I hear a lot of discussion among the Generation X and Baby Boomer business leaders about how to handle those “pesky” Millennials. I’m not quite sure why this is such a mystery to people.
“Is my work worthy of my sense of purpose, or is it really just a means to an end, a step on my personal ladder of success?”—Sandy Shugart
In the first place, I usually start with this: if we have a problem with the Millennial generation, we might best look in the mirror. We raised them. We gave them their values. If we start there, it seems to have a bit of a calming effect. The rhetoric softens a bit and that’s a good thing.
Second, I like to look at what it is the Millennials are asking out of their careers. This is not a homogeneous group. However, most Millennials with whom I speak really want the same things I’ve always wanted and sought in my own career. They want just what Daniel Pink suggested they want: Competitive compensation, Autonomy, Mastery and Purpose. They also want to have a life; so they value flexible time and experiences. They are not motivated by additional dollars as much as by more flexible work hours, time off and a sense of purpose in the larger community.
As I said, I don’t think we are really looking at anything very different here. There are some contrasts between generations that are apparent to me. My generation was taught that if the boss wasn’t talking to us, that was a good thing. On the other hand, Millennials have always had, and continue to want, constant feedback. They want to know that they are doing what’s expected and if they are on the right track. Many of us were not managed that way and consequently, we do not naturally manage others that way. I have to keep reminding myself that I can keep people informed without micromanaging.
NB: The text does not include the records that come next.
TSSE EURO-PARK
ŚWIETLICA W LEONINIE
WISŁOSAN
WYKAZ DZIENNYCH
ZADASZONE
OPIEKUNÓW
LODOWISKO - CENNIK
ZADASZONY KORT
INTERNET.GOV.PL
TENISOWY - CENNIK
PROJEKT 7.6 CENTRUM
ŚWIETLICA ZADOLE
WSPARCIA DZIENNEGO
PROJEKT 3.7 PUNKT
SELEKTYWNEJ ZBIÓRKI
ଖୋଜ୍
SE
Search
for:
The topic of worth is more important now than it has ever been. Why? Because we are entering a transition time when automation is transforming where, when and how we work. It is dangerous in the extreme to hitch personal meaning to a job alone. That job will not be here and/or will be significantly augmented with intelligent machines. My worth as a human being must be defined in other ways than work. And, to have work be meaningful, the work must align with my values and purpose.
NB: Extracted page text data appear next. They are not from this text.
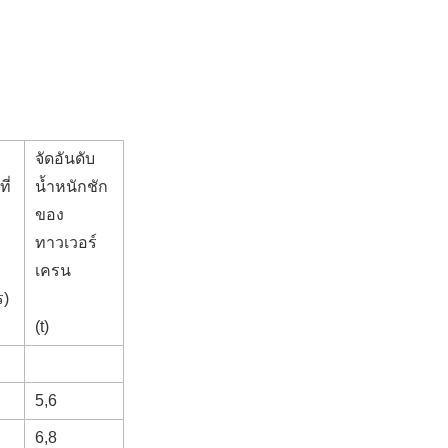
จัดอันดับ
ี่
น้ำหนักชัก
ของ
ทาวเวอร์
เครน
ร)
(t)
5,6
6,8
So, what is new is that the Millennials are much more willing to vote with their feet than I ever was. If you have a large turnover rate among the Millennials in your workforce, then look at your culture.
The Good News
The good news is that if we build an organizational culture that is attractive and meaningful to Millennials, then almost all our employees will be engaged and satisfied. When given the chance, employees have consistently indicated that Pink got it right in his book Drive. So the trick is to build a culture where money isn’t a negative motivator (you offer a competitive compensation package), where employees feel they have autonomy in their assignments, believe they continue to grow their technical competencies (mastery) and where there is a purpose bigger than they are to give them a sense of worth.